広大な敷地で農業や畜産業が営まれる北海道は、GPSを活用してトラクターの自動運行を実現するなど、ITを活用した効率化への期待が大きい。また、第一次産業を担う人材が不足していることも、IT活用の追い風となっている。ただし、第一次産業で定番となるソリューションがまだなく、IT投資の予算も限られるため、大手SIerがほとんど参入していない。そこに目を付けたCSソリューションは、第一次産業向けのソリューションの研究開発部門を社内に設置。人材育成の場としても活用している。(取材・文/畔上文昭)
チーム制と長期契約で成長
CSソリューションは2004年の創業以来、大手SIer向けにSES(System Engineering Service)を提供してきている。こだわってきたのは、チームで作業ができる案件を獲得するということ。「一人だけが現場で作業をするような契約では、なかなか人材が育たない。チームで作業をすることによって、マネジメントも経験できる」と、CSソリューションの渋谷良治・代表取締役は考えた。また、人材育成の観点から、半年や年単位など、できる限り長期の契約を求めている。この方針が奏功し、「長年担当している業務知識が増えてきて、客先からいろいろな相談を受けるようになった。少しずつではあるが、上流工程も任されるようになってきている」と渋谷代表取締役は語る。

渋谷良治 代表取締役(左)と庄内道博 取締役研究開発部門を設置
顧客に深く入り込むのは、人材が育ち、経営的にも安定するというメリットがあるものの、現場の担当者がマンネリ感を抱きがちだ。CSソリューションでは、5年をめどにローテーションをする方針にしているが、受注案件だけでは新しい技術の習得が難しいなど、エンジニアとしては不満が残りがち。そこで設置したのが、研究開発部門だ。
きっかけは、畜産業者から肉用牛の体重を秤(はかり)以外の方法で計測できないかという相談を受けたこと。国の補助金が付く、実証実験プロジェクトでもあった。構築したシステムは、同じ場所で牛を撮影することで、前回撮影の写真との違いから、体重を推定するというもの。撮影環境に大きく依存することから、結果的には肉用牛の体重を正確に計測することはできなかったが、これを契機に大学や研究機関、農業関係者からの問い合わせがくるようになる。受注した実証実験は12件になるという。これを担うのが研究開発部門だ。

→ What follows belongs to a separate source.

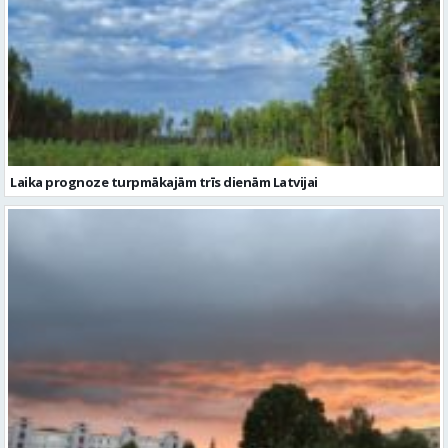
Laika prognoze turpmākajām trīs dienām Latvijai
Naktī vietām gaidāms pērkona negaiss un migla
Citi raksti šajā kategorijā:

「研究開発部門は、机上での勉強だけでなく、SI事業として、システムの企画から設計、開発、構築、導入、保守、運用までを考慮して研究を進めている。エンジニアが新しい技術を習得するための人材育成の場としても、活用していて、人材のローテーションの一環としても機能している」(渋谷代表取締役)。
多くが実証実験ということもあり、これまでは研究開発でとどまっているが、今後は開発した製品やシステムを実用化し、自社製品として販売につなげることを目指している。「第一次産業では個人や小規模生産者が顧客となるため、大手SIerがほとんど参入していない。しかも、意思決定と行動力にスピードが求められることから、当社にチャンスがある」と、渋谷代表取締役は考えている。
社会インフラ系にも期待
研究開発部門を抱えているとはいえ、CSソリューションの事業はSESが中心。エンジニアの多くは客先に常駐している。現在のところは案件が多く、人手不足の状態だが、このままでいいとは考えていない。
「派遣法の改正で、派遣契約から委託・準委託契約への移行が進むと考えている。派遣業務を委託・準委託業務に偽装するのではなく、本当にSIerとしてシステム開発を遂行できなければならない。しかし、これまで大手SIerが受注していた案件は、まだ当社には十分なノウハウがないことから、元請けとして獲得するのは難しい」と、庄内道博・取締役は判断している。また、「クラウドサービスの普及などの影響もあって、スクラッチの開発案件が減っている」(庄内取締役)とも感じているという。研究開発で得たノウハウを生かし、大手Slerが参入しない分野に注力するのはこうした背景を考慮してのことでもある。
「幸いにも、これまでの研究開発による人材育成の成果として、組み込み系や制御系の知識と技術力が蓄積できている。農業をはじめとする第一次産業だけでなく、通信や自動車、航空、ロボットなど、社会インフラ系の業務でも、研究開発で得たノウハウが生きる」と渋谷代表取締役。十分に商機があると考えていることから、今後もエンジニアを積極的に採用し、社内で育てていく方針を固めている。